La bambina è sospesa al parapetto, scalza, si regge sui gomiti e guarda in basso, assorta. Il vento leggero le scompiglia con rispetto i capelli lunghi che, nonostante il buio, hanno il colore del grano giovane. I piedi nudi penzolano nel vuoto, le caviglie incrociate strette con grazia, le gambe magre increspate dal freddo immaginario del ricordo della notte di maggio che vide questa storia.

-Sptuh!-

Sputa. Assorta.

Il piccolo guerriero, stupefatto dalla visione, farebbe come il gesto di dire qualcosa, aprendo appena la bocca e fidando allo stesso tempo in un qualche dio, una volta tanto un pò meno distratto,

sperando che,

che quell’istante,

che quell’istante fatto di vento

e pioggia smessa

e luci tremolanti all’orizzonte dei ricchi

e vento rispettoso che scompiglia i capelli color del grano giovane

e piedi nudi e caviglie incrociate con grazia

e gambe appena increspate di freddo,

sperando che quell’istante duri per sempre.

È durante il tempo senza fine di questo pensiero che la bambina volge il capo, di un movimento ad arco appena sufficiente a svelare gli occhi al mondo in attesa.

Due infinitesimi frammenti di brace d’oro verde, scuro e luminoso, due stelle contro il cielo nero. Due stelle gemelle.

Guarda e non parla.

Poi rivolge ancora il volto alla notte e al fiume e dopo un istante:

-Sptuh!-

Sputa.

E di questo gesto, che inclinerebbe il lettore a un sorriso se lo scenario fosse di un pomeriggio celeste d’aprile, il mondo riprende a respirare e il tempo a scorrere di pari passo al fiume. Il piccolo guerriero completa il movimento di stupore di cuore e bocca, poi raduna il coraggio di affrontare il senso di quegli occhistelle, per dire, domanda sciocca:

-Che fai?-

Senza immaginare il primo sorriso che la bambina, di nascosto, gli regala, prima di rispondere con aria seria:

-Non lo vedi? Sputo.-

-Sputi nel fiume?-

-No. Sputo agli angeli.-

Il bambino non crede. E si avvicina arrampicandosi con naturalezza al fianco di quei capelli color del grano giovane. Guarda in giù.

-Quelli sono solo gabbiani.-

-No. Sono angeli. Hanno le ali.-

Il bambino ci pensa. Poi ammonisce di un’eco materna che gli suona in testa:

-Non sta bene sputare agli angeli.-

-Lo so-, dice lei. E sputa.

Poi si lascia scivolare a terra con un sospiro e si accoccola sui talloni con aria pensosa abbracciandosi le gambe e posando il mento sulle ginocchia.

Il piccolo guerriero pare sollevato e la imita con un balzo atterrando sulla punta delle MiniCyb che sospirano di una luce azzurra soddisfatta.

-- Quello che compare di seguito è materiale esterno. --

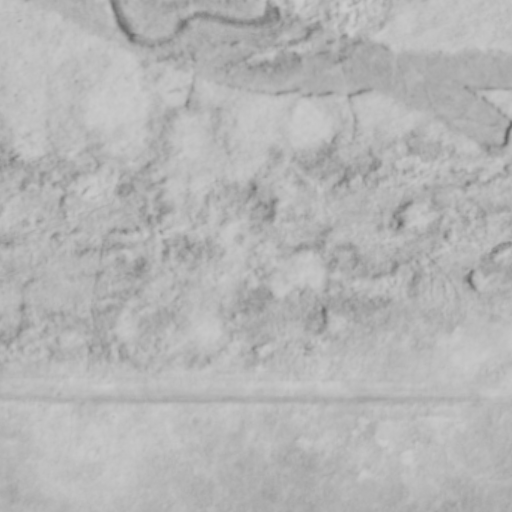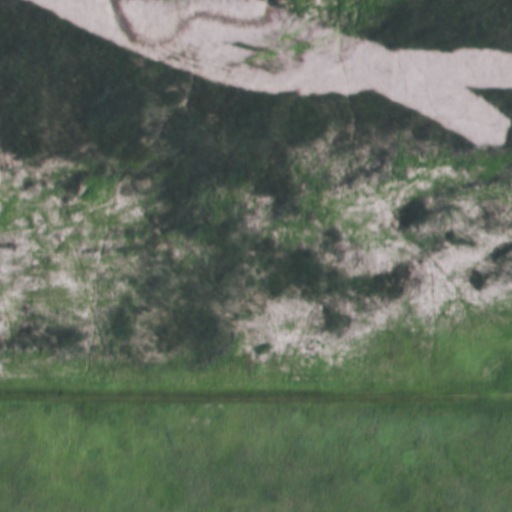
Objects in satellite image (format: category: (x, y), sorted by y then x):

-Perchè sei scalza?- domanda con un tono accorto e delicato.

-Avevo caldo. Perciò ho regalato i miei stivali a un gatto che passava.-

E sorride di quella bugia nera, colpevole, ci prova. Ad annegare il mondo, il piccolo guerriero, gli angeli, la notte, il fiume che scorre da nulla a nulla dentro alla luce dei suoi occhi sorridenti, verdi, scurissimi a bagliori d’oro. Ci prova a nascondersi di vergogna dietro a un sorriso impossibile.

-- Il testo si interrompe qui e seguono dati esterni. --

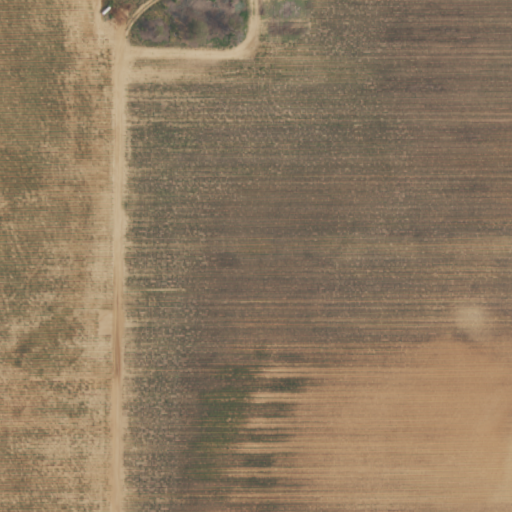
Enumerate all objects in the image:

Poi, senza dar tempo a chi legge questa storia, a chi la sta scrivendo, a chi vorrà ricordarla per sempre di immaginare altro, null’altro, neanche una briciola di fottuta morale, chiede:

-Oggi è il mio compleanno. Mi faresti un regalo, piccolo guerriero dalle scarpe orribili?-

Il bambino le sorride, infila le mani nelle settecento tasche dei pantaloni da guerriero banzai, le rivolta spargendo a terra un miliardo di cianfrusaglie inutili a uno sguardo adulto, ci pensa, poi sceglie un binocolo di plastica e due pennarelli fluorescenti, disegna un puntino splendente su ciascuna lente, uno blu e l’altro arancio. Infine porge il regalo alla piccola regina, che lo punta al cielo con un sorriso. A guardare le due stelle gemelle, le uniche contro il cielo vuoto.